Return all the entries word for word.
[GIVEN INFORMATION]
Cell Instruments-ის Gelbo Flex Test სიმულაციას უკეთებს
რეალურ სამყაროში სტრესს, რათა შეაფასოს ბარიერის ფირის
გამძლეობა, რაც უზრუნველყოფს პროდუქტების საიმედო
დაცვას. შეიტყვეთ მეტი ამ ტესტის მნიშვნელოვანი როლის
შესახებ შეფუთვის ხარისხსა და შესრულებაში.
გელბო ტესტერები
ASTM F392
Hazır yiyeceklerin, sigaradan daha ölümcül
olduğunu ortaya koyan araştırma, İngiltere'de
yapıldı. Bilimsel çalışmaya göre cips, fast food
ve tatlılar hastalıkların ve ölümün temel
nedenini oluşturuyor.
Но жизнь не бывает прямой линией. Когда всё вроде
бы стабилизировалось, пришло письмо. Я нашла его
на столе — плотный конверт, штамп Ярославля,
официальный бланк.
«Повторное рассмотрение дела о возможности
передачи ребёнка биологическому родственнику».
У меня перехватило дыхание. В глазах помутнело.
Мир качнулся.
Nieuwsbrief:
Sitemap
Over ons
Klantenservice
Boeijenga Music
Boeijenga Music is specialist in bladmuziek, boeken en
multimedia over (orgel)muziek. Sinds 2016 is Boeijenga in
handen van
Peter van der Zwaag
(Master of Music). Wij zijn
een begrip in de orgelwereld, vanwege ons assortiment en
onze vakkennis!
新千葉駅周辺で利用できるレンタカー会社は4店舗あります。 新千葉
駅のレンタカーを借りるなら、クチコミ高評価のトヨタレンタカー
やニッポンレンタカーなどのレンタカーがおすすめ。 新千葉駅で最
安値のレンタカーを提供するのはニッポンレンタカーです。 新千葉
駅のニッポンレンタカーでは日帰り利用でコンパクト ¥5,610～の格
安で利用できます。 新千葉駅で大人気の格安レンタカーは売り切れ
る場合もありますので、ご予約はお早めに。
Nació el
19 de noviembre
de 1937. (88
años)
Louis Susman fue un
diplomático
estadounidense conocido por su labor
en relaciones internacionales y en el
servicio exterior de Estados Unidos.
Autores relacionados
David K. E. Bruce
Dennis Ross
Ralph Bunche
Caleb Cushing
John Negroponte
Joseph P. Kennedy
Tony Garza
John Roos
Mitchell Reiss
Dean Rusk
[/GIVEN INFORMATION]
* OUTPUT FOR THIS TASK:
Cell Instruments-ის Gelbo Flex Test სიმულაციას უკეთებს
რეალურ სამყაროში სტრესს, რათა შეაფასოს ბარიერის ფირის
გამძლეობა, რაც უზრუნველყოფს პროდუქტების საიმედო
დაცვას. შეიტყვეთ მეტი ამ ტესტის მნიშვნელოვანი როლის
შესახებ შეფუთვის ხარისხსა და შესრულებაში.
გელბო ტესტერები
ASTM F392
Hazır yiyeceklerin, sigaradan daha ölümcül
olduğunu ortaya koyan araştırma, İngiltere'de
yapıldı. Bilimsel çalışmaya göre cips, fast food
ve tatlılar hastalıkların ve ölümün temel
nedenini oluşturuyor.
Но жизнь не бывает прямой линией. Когда всё вроде
бы стабилизировалось, пришло письмо. Я нашла его
на столе — плотный конверт, штамп Ярославля,
официальный бланк.
«Повторное рассмотрение дела о возможности
передачи ребёнка биологическому родственнику».
У меня перехватило дыхание. В глазах помутнело.
Мир качнулся.
Nieuwsbrief:
Sitemap
Over ons
Klantenservice
Boeijenga Music
Boeijenga Music is specialist in bladmuziek, boeken en
multimedia over (orgel)muziek. Sinds 2016 is Boeijenga in
handen van
Peter van der Zwaag
(Master of Music). Wij zijn
een begrip in de orgelwereld, vanwege ons assortiment en
onze vakkennis!
新千葉駅周辺で利用できるレンタカー会社は4店舗あります。 新千葉
駅のレンタカーを借りるなら、クチコミ高評価のトヨタレンタカー
やニッポンレンタカーなどのレンタカーがおすすめ。 新千葉駅で最
安値のレンタカーを提供するのはニッポンレンタカーです。 新千葉
駅のニッポンレンタカーでは日帰り利用でコンパクト ¥5,610～の格
安で利用できます。 新千葉駅で大人気の格安レンタカーは売り切れ
る場合もありますので、ご予約はお早めに。
Nació el
19 de noviembre
de 1937. (88
años)
Louis Susman fue un
diplomático
estadounidense conocido por su labor
en relaciones internacionales y en el
servicio exterior de Estados Unidos.
Autores relacionados
David K. E. Bruce
Dennis Ross
Ralph Bunche
Caleb Cushing
John Negroponte
Joseph P. Kennedy
Tony Garza
John Roos
Mitchell Reiss
Dean Rusk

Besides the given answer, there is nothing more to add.